In over 45 years of experience dealing with only the omnipresent writing instrument Mr. Bhat who runs the Vijaya Pen Mart in Hampankatta has accrued a strange wizardry over customers and the pens they want.
Take for instance, a customer who walked into a store and asked, only with the gesture of his fingers, for a pen whose name he had forgotten. Just merely by the way the fingers presented itself while holding an invisible pen, Mr. Bhat guessed the brand wanted by the customer.
Vijaya Pen Mart was started by Mr. Bhat’s father-in-law Venkataramanaya in 1958, and he joined the business in 1971. This was the time of the fountain pen, when nibs, and ink pots were as common a sight in classrooms as notebooks.
“It was mandatory for students to use fountain pens as it helped students develop a neater handwriting. Now, they use only gel and ball pens, and for neater handwriting, they go to handwriting institutes,” he said.
At the heydays of fountain pens – when manufacturers like Pilot, Swan, Blackbird, Flame, Ashoka were household names – Mr. Bhat saw between 500 to 1,000 pens arriving at the store daily for repairs. Now, the number has dwindled to around eight. “While a few students do turn up, most clients who come for repairing pens are court judges, document writers, school headmasters and officials in Deputy Commissioner’s office and taluk office, “ he said.
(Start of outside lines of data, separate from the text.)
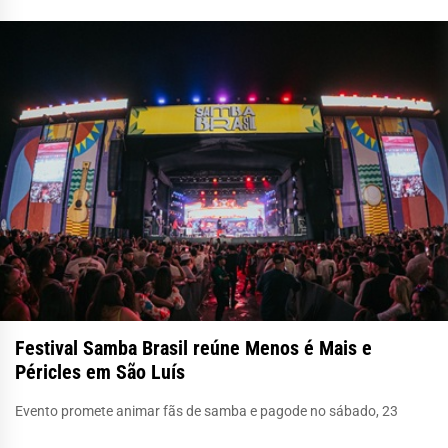
Festival Samba Brasil reúne Menos é Mais e
Péricles em São Luís
Evento promete animar fãs de samba e pagode no sábado, 23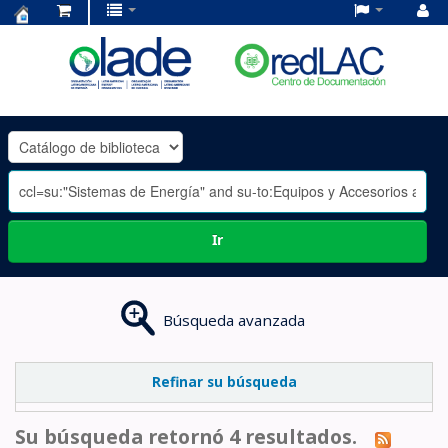
Centro
de
Documentación
OLADE
-
Ir
Búsqueda avanzada
Refinar su búsqueda
Su búsqueda retornó 4 resultados.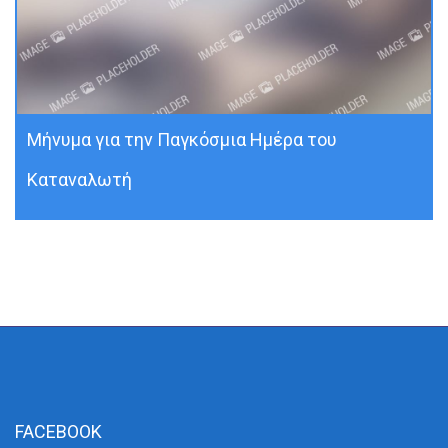
Μήνυμα για την Παγκόσμια Ημέρα του
Καταναλωτή
FACEBOOK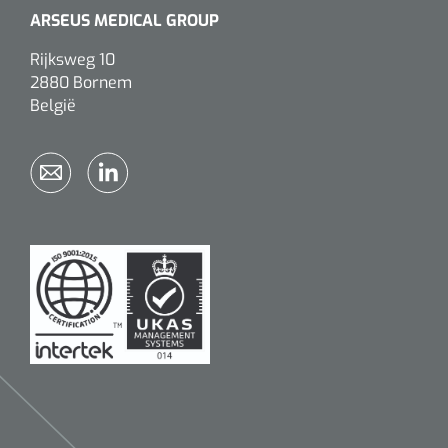
ARSEUS MEDICAL GROUP
Rijksweg 10
2880 Bornem
België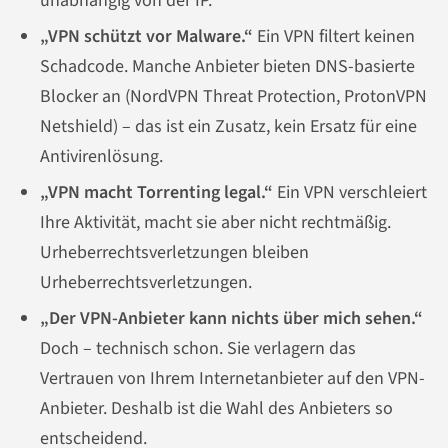
unabhängig von der IP.
„VPN schützt vor Malware.“
Ein VPN filtert keinen
Schadcode. Manche Anbieter bieten DNS-basierte
Blocker an (NordVPN Threat Protection, ProtonVPN
Netshield) – das ist ein Zusatz, kein Ersatz für eine
Antivirenlösung.
„VPN macht Torrenting legal.“
Ein VPN verschleiert
Ihre Aktivität, macht sie aber nicht rechtmäßig.
Urheberrechtsverletzungen bleiben
Urheberrechtsverletzungen.
„Der VPN-Anbieter kann nichts über mich sehen.“
Doch – technisch schon. Sie verlagern das
Vertrauen von Ihrem Internetanbieter auf den VPN-
Anbieter. Deshalb ist die Wahl des Anbieters so
entscheidend.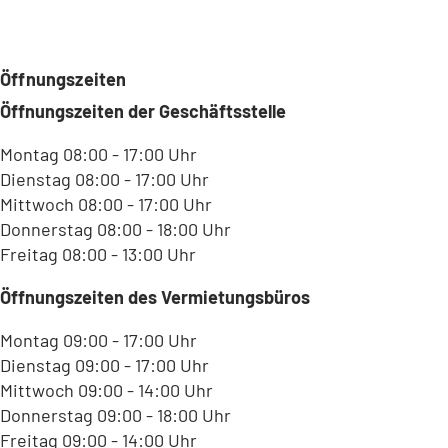
f
f
n
e
Öffnungszeiten
t
i
Öffnungszeiten der Geschäftsstelle
n
Montag 08:00 - 17:00 Uhr
e
i
Dienstag 08:00 - 17:00 Uhr
n
Mittwoch 08:00 - 17:00 Uhr
e
Donnerstag 08:00 - 18:00 Uhr
m
Freitag 08:00 - 13:00 Uhr
n
e
Öffnungszeiten des Vermietungsbüros
u
e
Montag 09:00 - 17:00 Uhr
n
Dienstag 09:00 - 17:00 Uhr
T
Mittwoch 09:00 - 14:00 Uhr
a
Donnerstag 09:00 - 18:00 Uhr
b
Freitag 09:00 - 14:00 Uhr
)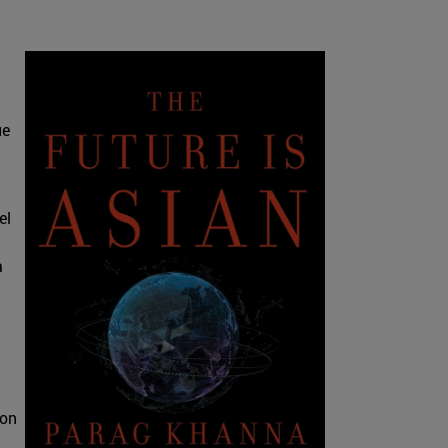
ue
el
a
son
a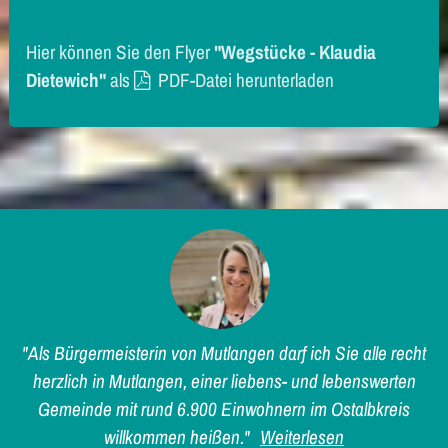
Hier können Sie den Flyer
"Wegstücke - Klaudia
Dietewich"
als
PDF-Datei
herunterladen
"Als Bürgermeisterin von Mutlangen darf ich Sie alle recht
herzlich in Mutlangen, einer liebens- und lebenswerten
Gemeinde mit rund 6.900 Einwohnern im Ostalbkreis
willkommen heißen."
Weiterlesen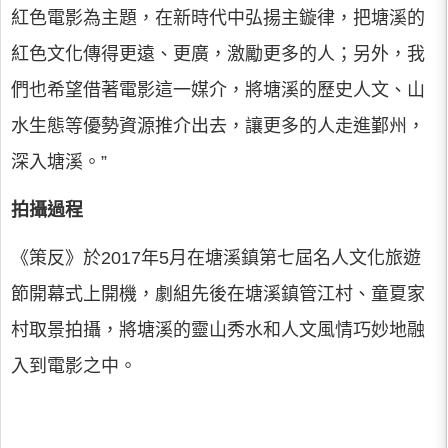
紅色電影為主題，在新時代中弘揚主鏇律，把塘溪的
紅色文化傳得更遠、更廣，激勵更多的人；另外，我
們也希望借著電影這一媒介，將塘溪的歷史人文、山
水生態等優勢資源推介出去，讓更多的人走進鄞州，
深入塘溪。”
拍攝過程
《策反》於2017年5月在塘溪鎮第七屆名人文化旅遊
節開幕式上開機，劇組先後在塘溪鎮管江村、童夏家
村取景拍攝，將塘溪的靈山秀水和人文風情巧妙地融
入到電影之中。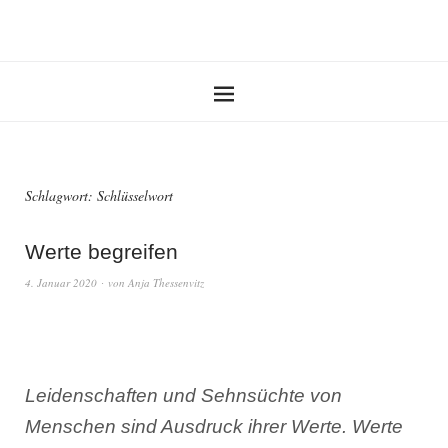
Schlagwort:
Schlüsselwort
Werte begreifen
4. Januar 2020
von
Anja Thessenvitz
Leidenschaften und Sehnsüchte von
Menschen sind Ausdruck ihrer Werte. Werte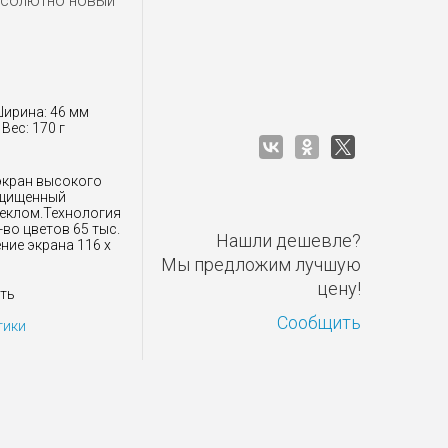
бсолютно новый
Ширина: 46 мм
Вес: 170 г
экран высокого
ащищенный
еклом.Технология
во цветов 65 тыс.
Нашли дешевле?
ние экрана 116 x
Мы предложим лучшую
цену!
ть
Сообщить
тики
Apart from reduction in pen repairs, Mr. Bhat even laments that his job has transformed from a salesman’s job to just a delivery man. “Customers used to walk in and ask many questions before buying a pen. It used to be a challenge to sell a pen. Now, however, brands are what people want. They see an advertisement on television or in newspapers and they only want that pen,” he said.
Does it sometimes get dull for Mr. Bhat after having dealt with pens for four decades? He scoffs and immediately retorts: “From the time a boy enters Class 4 to when he retires, he needs a pen. I’ve had customers for over 30 years and it is exciting to see them every time they enter the store. And, everyday, I’m learning something new – new brands, new customer preferences. I still feel like a student learning about things,” he said.